▸ TASK BRIEF: Set down every record below exactly as it appears, but without the pictures.

▸ EXERCISE INPUTS:
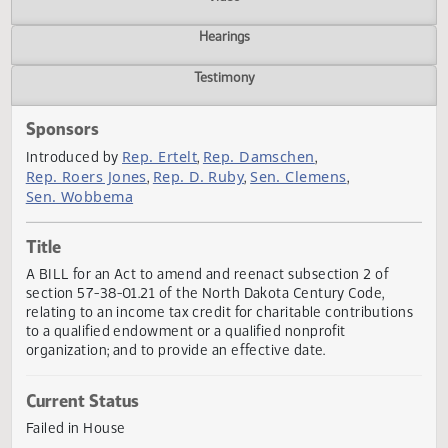
Actions
Video
Hearings
Testimony
Sponsors
Rep. Ertelt
Rep. Damschen
Introduced by
,
,
Rep. Roers Jones
Rep. D. Ruby
Sen. Clemens
,
,
,
Sen. Wobbema
Title
A BILL for an Act to amend and reenact subsection 2 of
section 57-38-01.21 of the North Dakota Century Code,
relating to an income tax credit for charitable contributio
to a qualified endowment or a qualified nonprofit
organization; and to provide an effective date.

▸ REPLY:
Actions
Video
Hearings
Testimony
Sponsors
Rep. Ertelt
Rep. Damschen
Introduced by
,
,
Rep. Roers Jones
Rep. D. Ruby
Sen. Clemens
,
,
,
Sen. Wobbema
Title
A BILL for an Act to amend and reenact subsection 2 of
section 57-38-01.21 of the North Dakota Century Code,
relating to an income tax credit for charitable contributio
to a qualified endowment or a qualified nonprofit
organization; and to provide an effective date.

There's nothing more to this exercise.